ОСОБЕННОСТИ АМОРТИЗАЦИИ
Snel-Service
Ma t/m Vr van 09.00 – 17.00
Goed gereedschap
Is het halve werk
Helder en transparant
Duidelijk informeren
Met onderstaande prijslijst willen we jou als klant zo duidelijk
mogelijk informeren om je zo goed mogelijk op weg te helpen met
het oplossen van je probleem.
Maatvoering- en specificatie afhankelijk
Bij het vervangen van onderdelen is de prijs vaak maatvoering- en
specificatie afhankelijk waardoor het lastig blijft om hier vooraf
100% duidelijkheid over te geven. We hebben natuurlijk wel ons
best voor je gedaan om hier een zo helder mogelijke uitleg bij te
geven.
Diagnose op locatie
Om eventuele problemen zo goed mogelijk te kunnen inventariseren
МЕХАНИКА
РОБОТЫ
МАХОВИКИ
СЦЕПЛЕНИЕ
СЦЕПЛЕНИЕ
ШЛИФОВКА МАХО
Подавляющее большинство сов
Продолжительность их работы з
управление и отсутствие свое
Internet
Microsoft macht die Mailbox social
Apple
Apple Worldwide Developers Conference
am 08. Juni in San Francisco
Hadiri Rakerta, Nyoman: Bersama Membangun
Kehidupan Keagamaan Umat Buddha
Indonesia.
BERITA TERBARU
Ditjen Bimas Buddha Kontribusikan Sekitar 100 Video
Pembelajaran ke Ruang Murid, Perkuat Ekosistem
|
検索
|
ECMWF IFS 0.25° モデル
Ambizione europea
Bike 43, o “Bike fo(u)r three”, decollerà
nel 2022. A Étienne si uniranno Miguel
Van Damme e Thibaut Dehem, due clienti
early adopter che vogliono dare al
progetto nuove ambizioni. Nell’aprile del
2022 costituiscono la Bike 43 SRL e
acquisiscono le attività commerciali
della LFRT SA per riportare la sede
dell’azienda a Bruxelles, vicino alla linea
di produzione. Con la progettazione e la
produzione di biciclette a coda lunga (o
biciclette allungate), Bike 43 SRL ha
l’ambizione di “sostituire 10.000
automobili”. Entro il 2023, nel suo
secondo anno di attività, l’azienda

_ _ _ _

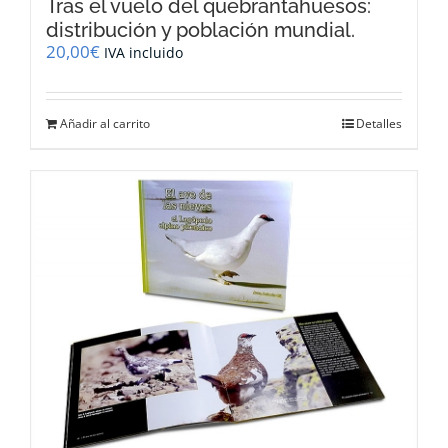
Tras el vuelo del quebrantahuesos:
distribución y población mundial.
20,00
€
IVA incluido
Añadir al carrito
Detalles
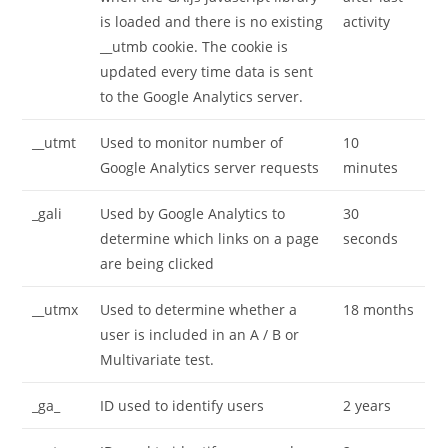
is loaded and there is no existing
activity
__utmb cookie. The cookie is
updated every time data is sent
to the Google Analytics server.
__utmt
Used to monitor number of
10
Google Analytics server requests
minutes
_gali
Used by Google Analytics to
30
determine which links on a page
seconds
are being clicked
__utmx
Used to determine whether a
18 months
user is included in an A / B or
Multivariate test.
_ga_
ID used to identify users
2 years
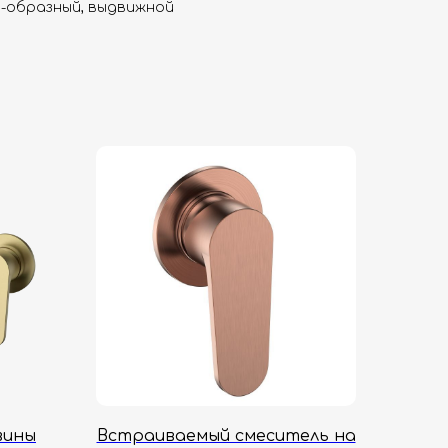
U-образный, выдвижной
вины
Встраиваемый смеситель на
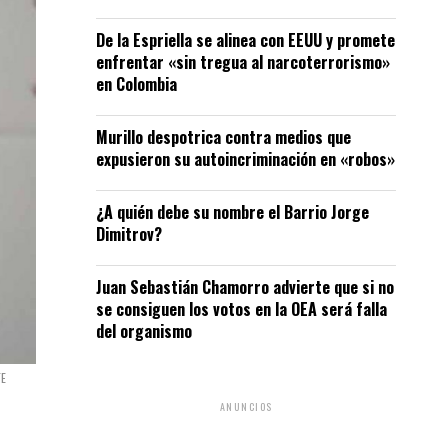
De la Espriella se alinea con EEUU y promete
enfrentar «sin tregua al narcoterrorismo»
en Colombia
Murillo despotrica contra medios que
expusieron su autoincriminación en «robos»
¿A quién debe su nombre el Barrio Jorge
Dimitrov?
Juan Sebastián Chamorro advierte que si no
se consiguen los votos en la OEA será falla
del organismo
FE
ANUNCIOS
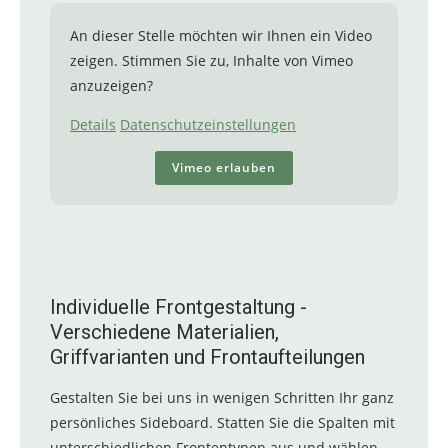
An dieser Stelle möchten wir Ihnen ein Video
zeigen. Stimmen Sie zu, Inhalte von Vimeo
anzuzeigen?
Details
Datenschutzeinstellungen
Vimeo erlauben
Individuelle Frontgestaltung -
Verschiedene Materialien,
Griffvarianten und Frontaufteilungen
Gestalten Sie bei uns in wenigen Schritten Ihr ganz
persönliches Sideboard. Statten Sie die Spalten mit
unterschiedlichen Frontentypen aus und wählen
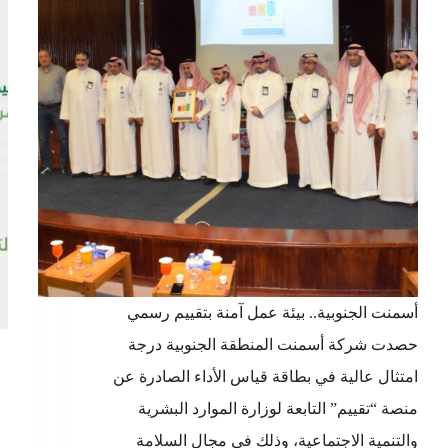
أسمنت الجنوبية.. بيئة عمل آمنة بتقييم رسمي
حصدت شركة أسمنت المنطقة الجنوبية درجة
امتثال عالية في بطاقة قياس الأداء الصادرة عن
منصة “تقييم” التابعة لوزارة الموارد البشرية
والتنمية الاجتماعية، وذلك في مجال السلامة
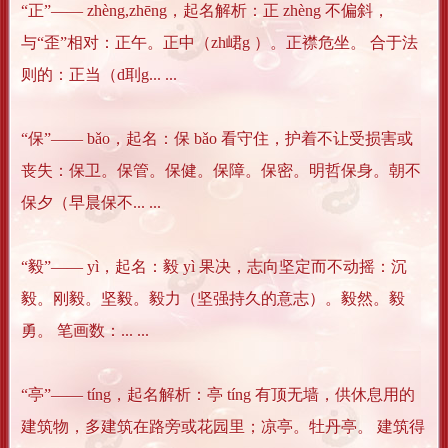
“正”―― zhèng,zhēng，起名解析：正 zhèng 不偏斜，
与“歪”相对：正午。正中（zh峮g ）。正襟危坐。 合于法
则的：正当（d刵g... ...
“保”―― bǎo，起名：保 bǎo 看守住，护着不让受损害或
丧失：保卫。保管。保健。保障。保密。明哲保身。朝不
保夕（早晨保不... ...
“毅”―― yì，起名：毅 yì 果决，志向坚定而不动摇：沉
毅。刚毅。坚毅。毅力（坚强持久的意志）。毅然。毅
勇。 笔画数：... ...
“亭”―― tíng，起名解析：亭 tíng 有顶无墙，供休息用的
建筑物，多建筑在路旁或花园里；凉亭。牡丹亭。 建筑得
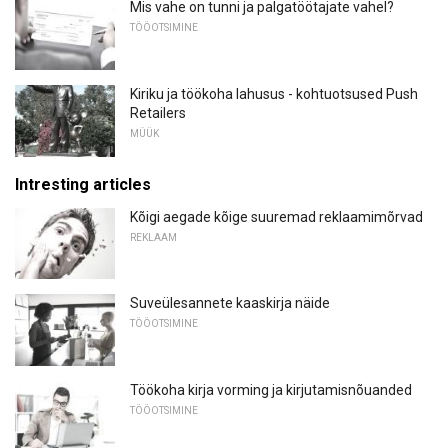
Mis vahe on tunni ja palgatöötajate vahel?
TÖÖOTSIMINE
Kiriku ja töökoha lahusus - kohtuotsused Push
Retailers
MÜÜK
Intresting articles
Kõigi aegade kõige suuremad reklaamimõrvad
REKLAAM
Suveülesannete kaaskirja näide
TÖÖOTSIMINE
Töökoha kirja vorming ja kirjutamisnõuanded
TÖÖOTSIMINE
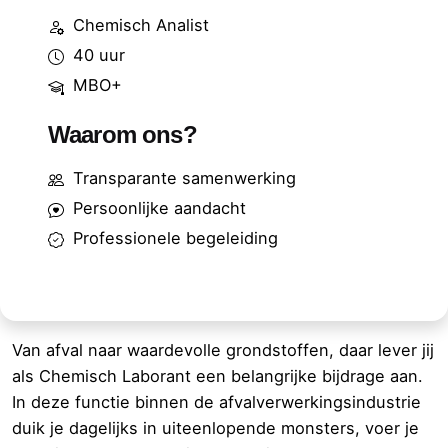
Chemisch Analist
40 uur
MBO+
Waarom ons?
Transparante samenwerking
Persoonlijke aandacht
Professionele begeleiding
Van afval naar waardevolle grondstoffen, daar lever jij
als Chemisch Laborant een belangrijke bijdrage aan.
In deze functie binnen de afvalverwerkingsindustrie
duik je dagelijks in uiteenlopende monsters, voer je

_ _ _ _

| PROMPT |
With the first line being the one containing "ОСОБЕННОСТИ АМОРТИЗАЦИИ" and the last line the one containing "secondo anno di attività, l’azienda", transcribe exactly the lines above that fall in that range.

| WRITTEN RESPONSE |
ОСОБЕННОСТИ АМОРТИЗАЦИИ
Snel-Service
Ma t/m Vr van 09.00 – 17.00
Goed gereedschap
Is het halve werk
Helder en transparant
Duidelijk informeren
Met onderstaande prijslijst willen we jou als klant zo duidelijk
mogelijk informeren om je zo goed mogelijk op weg te helpen met
het oplossen van je probleem.
Maatvoering- en specificatie afhankelijk
Bij het vervangen van onderdelen is de prijs vaak maatvoering- en
specificatie afhankelijk waardoor het lastig blijft om hier vooraf
100% duidelijkheid over te geven. We hebben natuurlijk wel ons
best voor je gedaan om hier een zo helder mogelijke uitleg bij te
geven.
Diagnose op locatie
Om eventuele problemen zo goed mogelijk te kunnen inventariseren
МЕХАНИКА
РОБОТЫ
МАХОВИКИ
СЦЕПЛЕНИЕ
СЦЕПЛЕНИЕ
ШЛИФОВКА МАХО
Подавляющее большинство сов
Продолжительность их работы з
управление и отсутствие свое
Internet
Microsoft macht die Mailbox social
Apple
Apple Worldwide Developers Conference
am 08. Juni in San Francisco
Hadiri Rakerta, Nyoman: Bersama Membangun
Kehidupan Keagamaan Umat Buddha
Indonesia.
BERITA TERBARU
Ditjen Bimas Buddha Kontribusikan Sekitar 100 Video
Pembelajaran ke Ruang Murid, Perkuat Ekosistem
|
検索
|
ECMWF IFS 0.25° モデル
Ambizione europea
Bike 43, o “Bike fo(u)r three”, decollerà
nel 2022. A Étienne si uniranno Miguel
Van Damme e Thibaut Dehem, due clienti
early adopter che vogliono dare al
progetto nuove ambizioni. Nell’aprile del
2022 costituiscono la Bike 43 SRL e
acquisiscono le attività commerciali
della LFRT SA per riportare la sede
dell’azienda a Bruxelles, vicino alla linea
di produzione. Con la progettazione e la
produzione di biciclette a coda lunga (o
biciclette allungate), Bike 43 SRL ha
l’ambizione di “sostituire 10.000
automobili”. Entro il 2023, nel suo
secondo anno di attività, l’azienda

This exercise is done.